5 – Yakissoba, macarrão japonês feito com legumes e carnes, é um ótimo exemplo de mistura saudável e completa que a maioria das crianças gosta de comer. Você pode comprar pronto ou fazer uma versão em casa (use os legumes que tiver à mão, massa longa. Controle bem a quantidade de shoyu e não use sal).

6 – Inclua nas refeições comidas que a criança pode pegar com as mãos: cenoura baby, tomate-cereja, espiga de milho, hortaliças cortadas em palito, brócolis, couve-flor, erva-doce, pepino... Faça um molhinho de yogurte com ervas pra ela molhar os legumes.
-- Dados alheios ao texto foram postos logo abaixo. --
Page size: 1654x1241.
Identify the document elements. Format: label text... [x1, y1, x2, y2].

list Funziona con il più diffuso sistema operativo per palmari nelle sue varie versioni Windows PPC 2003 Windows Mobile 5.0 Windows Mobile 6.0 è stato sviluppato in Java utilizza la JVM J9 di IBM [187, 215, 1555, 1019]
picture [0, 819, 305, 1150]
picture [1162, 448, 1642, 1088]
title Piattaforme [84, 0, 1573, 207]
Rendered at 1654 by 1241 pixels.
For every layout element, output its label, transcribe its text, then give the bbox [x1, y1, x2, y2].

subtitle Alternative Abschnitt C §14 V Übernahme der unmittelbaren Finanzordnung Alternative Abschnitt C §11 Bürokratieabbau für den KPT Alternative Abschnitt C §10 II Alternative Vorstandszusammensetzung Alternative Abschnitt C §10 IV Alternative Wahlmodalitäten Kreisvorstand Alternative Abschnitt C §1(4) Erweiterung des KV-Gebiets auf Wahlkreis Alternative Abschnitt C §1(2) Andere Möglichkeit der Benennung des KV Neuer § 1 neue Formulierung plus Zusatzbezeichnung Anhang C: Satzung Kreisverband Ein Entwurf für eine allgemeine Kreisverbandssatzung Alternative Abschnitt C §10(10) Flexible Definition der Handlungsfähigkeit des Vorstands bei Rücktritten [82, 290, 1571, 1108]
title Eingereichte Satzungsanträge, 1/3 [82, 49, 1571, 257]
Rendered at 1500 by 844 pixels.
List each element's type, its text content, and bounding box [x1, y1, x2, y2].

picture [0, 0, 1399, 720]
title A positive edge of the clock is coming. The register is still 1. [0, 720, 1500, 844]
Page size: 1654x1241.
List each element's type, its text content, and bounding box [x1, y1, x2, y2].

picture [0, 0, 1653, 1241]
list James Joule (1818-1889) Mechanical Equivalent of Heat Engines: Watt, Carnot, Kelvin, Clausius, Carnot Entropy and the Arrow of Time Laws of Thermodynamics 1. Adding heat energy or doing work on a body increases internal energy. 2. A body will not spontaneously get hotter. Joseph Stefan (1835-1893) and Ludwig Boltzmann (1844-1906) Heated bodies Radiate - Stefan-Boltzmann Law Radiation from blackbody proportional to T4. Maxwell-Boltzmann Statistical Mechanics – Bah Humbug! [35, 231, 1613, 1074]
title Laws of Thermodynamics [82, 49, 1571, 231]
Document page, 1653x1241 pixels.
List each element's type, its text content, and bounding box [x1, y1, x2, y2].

Fica uma delícia!

 7 – Coloque os alimentos que compõem a refeição separadamente no prato. A criança deve sentir cores e texturas diferentes. Deixe a criança se servir sozinha e provar cada uma das diferentes porções. A partir de 1 ano já é possível estimulá-lo a comer sozinho.

8 – Não cozinhe demais os legumes. Quando estão crocantes, além de serem mais interessantes visualmente, porque mantêm a forma e as cores ficam mais vivas, eles são também muito mais saborosos e nutritivos.

9 – Para deixar a salada mais atraente, espalhe sobre as folhas croutons, ovo cozido picado, kani desfiado ou pedaços de frutas amarelas e vermelhas (para contrastar com o verde), como manga ou morango.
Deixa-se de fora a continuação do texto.